The word “computation” doesn’t only apply to today’s laptops, phones, and other devices. It can describe almost any machine or system that uses energy to transmit, store, or transform information of all kinds. Living systems, from cells to organisms to ecosystems, can be seen as carrying out computation.
Researchers at SFI and beyond have long explored ways that both biological and physical systems compute at a range of magnitudes. At the smallest scales, information about survival drives the machinery of individual cells. Zooming out — in terms of size and complexity — can reveal computational processes where information shapes social animal behavior and even the dynamics of evolution.

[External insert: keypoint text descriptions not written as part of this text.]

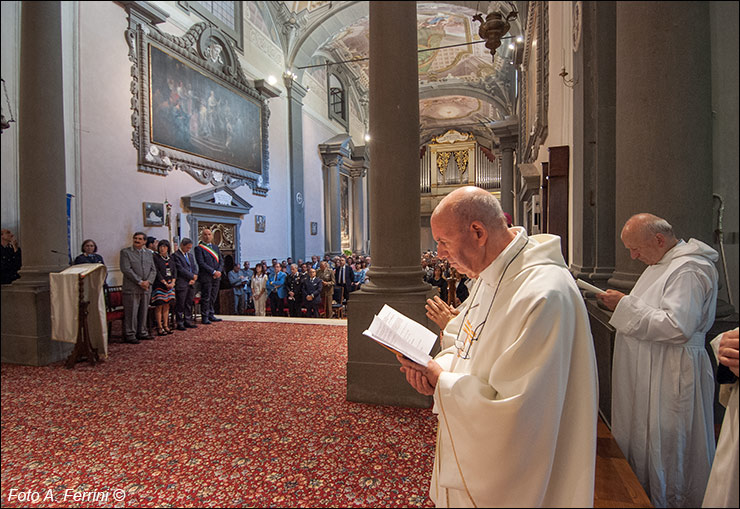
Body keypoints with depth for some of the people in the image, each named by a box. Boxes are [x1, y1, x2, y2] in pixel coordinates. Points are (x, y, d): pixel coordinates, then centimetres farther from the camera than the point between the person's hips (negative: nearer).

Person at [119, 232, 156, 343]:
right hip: (132, 288, -5)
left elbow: (153, 270, 12)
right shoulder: (125, 252, 0)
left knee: (144, 312, 10)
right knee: (131, 312, -3)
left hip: (146, 288, 5)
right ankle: (130, 335, 5)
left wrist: (148, 281, -6)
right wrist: (139, 282, -15)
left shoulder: (148, 253, 16)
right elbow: (126, 269, -10)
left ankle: (142, 333, 20)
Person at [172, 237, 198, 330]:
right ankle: (180, 323, 5)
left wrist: (193, 279, -2)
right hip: (181, 283, -7)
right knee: (180, 304, -2)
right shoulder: (176, 255, -7)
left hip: (191, 284, 7)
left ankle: (188, 321, 19)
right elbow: (180, 269, -15)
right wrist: (192, 276, -9)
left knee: (189, 303, 11)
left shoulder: (191, 255, 17)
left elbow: (194, 267, 12)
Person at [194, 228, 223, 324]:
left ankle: (210, 315, 21)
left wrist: (219, 271, -6)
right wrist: (213, 272, -17)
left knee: (213, 297, 11)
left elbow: (221, 261, 12)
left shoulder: (215, 247, 16)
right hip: (206, 277, -6)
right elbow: (201, 263, -13)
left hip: (216, 277, 6)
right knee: (206, 298, -2)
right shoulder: (199, 248, -4)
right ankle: (204, 317, 5)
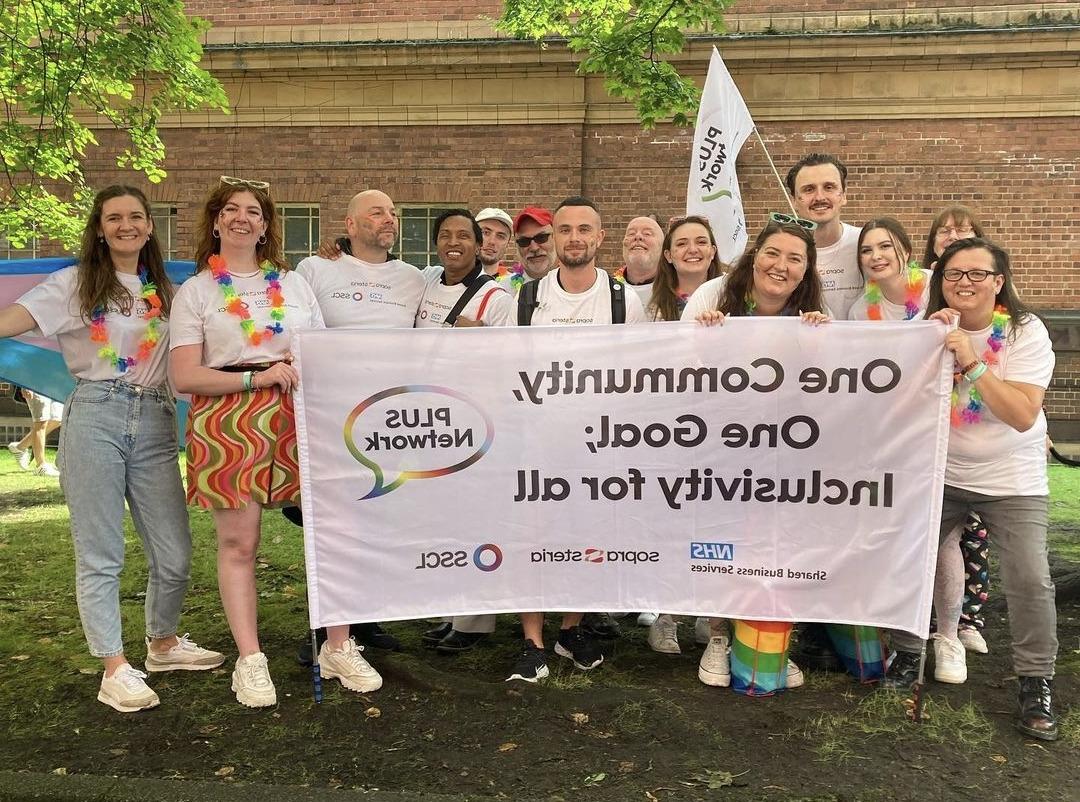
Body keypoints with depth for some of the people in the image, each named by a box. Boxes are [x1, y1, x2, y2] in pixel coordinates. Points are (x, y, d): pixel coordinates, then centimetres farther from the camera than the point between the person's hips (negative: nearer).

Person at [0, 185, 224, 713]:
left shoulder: (163, 290, 16)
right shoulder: (75, 284, 2)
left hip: (155, 423, 4)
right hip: (95, 418, -4)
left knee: (174, 553, 7)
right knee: (100, 556, 1)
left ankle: (164, 644, 31)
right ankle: (115, 670, 13)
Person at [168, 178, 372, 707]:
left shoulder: (293, 284, 19)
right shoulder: (196, 291, 8)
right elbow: (183, 376, -3)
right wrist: (256, 377, -14)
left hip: (297, 418, 3)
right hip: (227, 424, -2)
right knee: (238, 544, 0)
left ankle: (339, 649, 12)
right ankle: (249, 661, 12)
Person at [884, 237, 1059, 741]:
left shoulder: (1026, 332, -13)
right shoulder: (931, 327, -2)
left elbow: (1022, 415, -23)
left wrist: (971, 362, -31)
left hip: (1012, 479, -3)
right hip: (939, 473, 3)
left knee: (1030, 579, -11)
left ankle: (1036, 684, 10)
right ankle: (907, 655, 19)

Human societies, too, have been shaped by the exchange, flow, and transformation of information, say SFI Professor David Wolpert, a physicist, and Fractal Faculty member Kyle Harper, a historian at the University of Oklahoma. But understanding how those mechanisms work remains something of an open question.
Wolpert and Harper are organizing a working group, to be held December 11–15, 2023, that focuses on how the interaction of information and energy, through computing, shapes social systems. The meeting follows a March 2023 working group that laid the groundwork for this emerging area.
“Human societies have tended to increase in complexity over time,” says Harper. Two thousand years ago, the global population was about 300 million. Last November, it likely passed 8 billion, according to the United Nations. That growth has led to complex societies and an uptick in energy consumption, interwoven with increasing computational abilities.
The physical and biological environments that humans interact with can be modeled as computers, says Wolpert. Similarly, systems that arise from dynamic human interactions are also, in a sense, computers. “Human society uses computational processes,” says Wolpert.
During the working group, researchers will explore the idea that the storage of information in human culture, and its transformation, drive its complexity. They’ll use the tools of information theory, which was born in telecommunications in the late 1940s and has yielded deep insights in other living, computing systems.
But those tools only characterize transmission, a small part of how living systems engage with information. “If we were only engaged in transmission, we could scoop out our brains and put in fiber optics,” said Wolpert. Living systems — and human societies — also store and transform information, and that process gives rise to complexity.
Harper said this line of inquiry naturally attracts diverse researchers who may enter the conversation speaking about the same ideas but using different scientific terms. “Once we try to work in the same language,” he said, “we can see what new insights might be possible.”